自治の可能性を考える
「和のイデオロギー」が支配するなかで、大部分の住民が、なんらかの制裁をおそれて・・・
あるいは面倒なことにかかわり合うことを嫌って、あるいは他人事への無関心をきめこんで、役所や組織団体の理不尽に眼をつぶり、もしくは泣き寝入りしているとき。
あえて、それに異見と異議を申し立て、抵抗する住民がいれば、その住民のなかに「元気」を発見することができるでしょう。
なんであれ「権力」と事を構えるには「元気」がなくてはならないからです。
こうした旧来の地域秩序を維持する考え方と行動様式を決定的に動揺させ融解させたのは、昭和40年代以降、全国で、いわゆる地域開発事業を阻止しようとして台頭した住民運動の続発でした。

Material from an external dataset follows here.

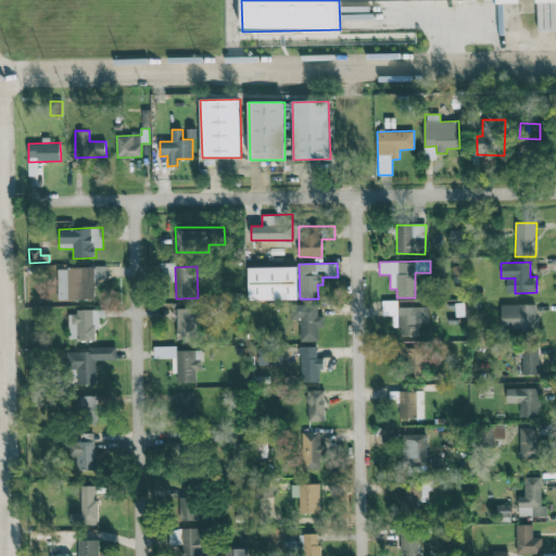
[(249,267),(249,300),(298,299),(297,266),(249,267)]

住民運動の衝撃は、公私の開発事業を挫折させ遷延させ変更させたことのみにとどまらなかったのです。
その最大の意味は、地域における生活価値優先の原則を抵抗運動の形で主張し「和のイデオロギー」に真向うから挑戦したことでした。
「和のイデオロギー」が地域社会における少数者の利益と権利をふみにじるのならば、紛争を覚悟して、紛争こそを自己主張と問題解決の積極的な手段として使うほかないのです。